Is the consensus to pay or not, for your data back? Is there guarantee your data will be unencrypted? Good thing your or your organization diligent performs daily/incremental backups, correct?
Unfortunately, there is no do-it-yourself kit to unencrypt once infected with variants of ransomware.  As mentioned in past posts, the best precaution is not open or clicking on emails/links you do not trust.
Last month, Hollywood Presbyterian Medical Center fell victim when hospital systems were held ransom for money.  And since we are a global society, during the same time frame, two German hospitals also became victims (as well as a LA hospital).  That's just a snapshot of the hospital industry but it's happening in retail, financial, manufacturing, etc.  While the uptick is confirmed, reporting of incidents vary or simply, lack thereof.  The rise will also come from novice cybercriminals that will use ransomare-as-a-service model to accelerate growth throughout various business sectors or individual cases.  But the mass impact is still brewing as increasingly store and share data in cloud services.  So, the traditional perimeters are disappearing and so will the home and office through wearable devices when considering 6.4 billion connected devices said to be connect by Gartner in the next year - meaning, everything connected from one device/PC to another, one local drive to another shared drive, one company database instance to another...
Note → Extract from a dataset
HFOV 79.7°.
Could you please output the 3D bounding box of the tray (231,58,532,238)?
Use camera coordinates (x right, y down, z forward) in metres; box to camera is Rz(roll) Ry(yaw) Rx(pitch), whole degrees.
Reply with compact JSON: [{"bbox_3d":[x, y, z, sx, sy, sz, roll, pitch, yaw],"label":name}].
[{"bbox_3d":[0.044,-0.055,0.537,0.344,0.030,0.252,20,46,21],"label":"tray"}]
Aside from good backup and fully investigating your options e.g. law enforcements, it’s all about proportions.  That being, putting a price on how much your data is worth to your company and how much your company's networth/value i.e. large organization have resources to pay the millions of dollars being asked.  Aside from the latest, Locky and PadCrypt, the most lucrative malware being, CryptoWall with at least 3 variants, TorrentLocker, TeslaCrypt, and CTB-Locker.  Practical experience tells me never to pay up but according to c|net “When you face the real deal, even the FBI says you should pay.” So, choose wisely…

It’s worth noting that payout does not necessarily mean cold cash delivery but in bitcoins.  Don’t know how to buy up large amount of bitcoin.  Well, you may also be sent with links or online chat on “how-to”.  That’s right, a help desk on how to extort funds to the source, your criminal holding your data hostage.  No joke and certainly not a laughing matter!
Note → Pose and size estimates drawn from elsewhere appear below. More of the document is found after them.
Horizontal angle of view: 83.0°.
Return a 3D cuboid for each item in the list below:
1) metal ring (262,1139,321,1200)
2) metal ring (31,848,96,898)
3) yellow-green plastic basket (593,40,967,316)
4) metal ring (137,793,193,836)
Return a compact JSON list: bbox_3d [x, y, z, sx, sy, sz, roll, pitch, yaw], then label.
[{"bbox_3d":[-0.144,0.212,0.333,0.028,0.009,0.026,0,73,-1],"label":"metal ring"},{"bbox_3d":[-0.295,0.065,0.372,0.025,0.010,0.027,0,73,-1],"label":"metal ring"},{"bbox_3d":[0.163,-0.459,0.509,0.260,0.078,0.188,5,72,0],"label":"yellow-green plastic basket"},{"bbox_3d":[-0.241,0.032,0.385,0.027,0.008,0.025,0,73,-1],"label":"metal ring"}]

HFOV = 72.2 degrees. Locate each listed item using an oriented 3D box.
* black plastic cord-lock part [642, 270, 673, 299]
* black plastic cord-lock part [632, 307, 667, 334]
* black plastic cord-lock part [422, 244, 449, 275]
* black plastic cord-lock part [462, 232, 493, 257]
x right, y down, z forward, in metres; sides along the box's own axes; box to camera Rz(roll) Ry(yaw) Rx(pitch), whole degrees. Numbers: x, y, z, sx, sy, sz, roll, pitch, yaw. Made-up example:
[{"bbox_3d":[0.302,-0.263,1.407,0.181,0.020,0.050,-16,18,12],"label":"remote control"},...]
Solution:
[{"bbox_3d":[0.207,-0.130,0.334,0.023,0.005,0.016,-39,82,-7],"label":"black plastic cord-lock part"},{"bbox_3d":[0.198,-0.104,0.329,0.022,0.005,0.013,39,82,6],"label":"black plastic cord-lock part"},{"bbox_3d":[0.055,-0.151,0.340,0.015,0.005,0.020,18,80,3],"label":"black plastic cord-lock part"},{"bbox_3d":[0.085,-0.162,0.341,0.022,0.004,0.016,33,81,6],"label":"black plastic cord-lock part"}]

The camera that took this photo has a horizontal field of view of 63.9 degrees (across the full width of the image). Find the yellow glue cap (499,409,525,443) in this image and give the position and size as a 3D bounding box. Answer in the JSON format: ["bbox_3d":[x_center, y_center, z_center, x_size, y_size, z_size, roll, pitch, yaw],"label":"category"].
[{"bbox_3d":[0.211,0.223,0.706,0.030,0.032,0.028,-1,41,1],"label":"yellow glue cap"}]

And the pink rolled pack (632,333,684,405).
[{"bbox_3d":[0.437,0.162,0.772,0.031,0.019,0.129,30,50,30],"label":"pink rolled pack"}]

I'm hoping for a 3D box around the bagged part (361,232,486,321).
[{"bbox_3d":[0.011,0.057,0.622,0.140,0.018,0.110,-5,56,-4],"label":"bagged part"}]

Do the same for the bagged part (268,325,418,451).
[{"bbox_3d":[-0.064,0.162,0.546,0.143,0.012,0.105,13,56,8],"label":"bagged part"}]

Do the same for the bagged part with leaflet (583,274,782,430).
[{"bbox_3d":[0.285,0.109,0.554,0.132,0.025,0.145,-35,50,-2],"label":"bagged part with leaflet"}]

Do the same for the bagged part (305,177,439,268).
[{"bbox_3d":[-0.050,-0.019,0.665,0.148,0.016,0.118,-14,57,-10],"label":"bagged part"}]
Number resulting from analysis of CryptoWall affects include, from Cyber Threat Alliance:

  • 4,046 malware samples 
  • 839 command and control URLs 
  • 5 second-tier IP addresses used for command and control 
  • 49 campaign code identifiers 
  • 406,887 attempted infections of CW3 
  • An estimated US $325 million in damages

Mostly accomplish through phishing (other 1/3 being exploit kits with Angler being at the top of the list) either through attachments and/or redirection of landing page (sometimes with help from out dated or vulnerable web browser); and obfuscating exe files in PDFs, flash or other MS Office type files. So, upshot for prevention is awareness and implementation of various levels of security training/phishing techniques, firmware-browser/OS patching, sound application security practices, and base foundation for kill chain methods via implementation of Anti-virus/Anti-spam, Intrusion Detection Sensors, Web filtering, SSL inspection, Data Leakage Prevention, and appropriate incident response and management.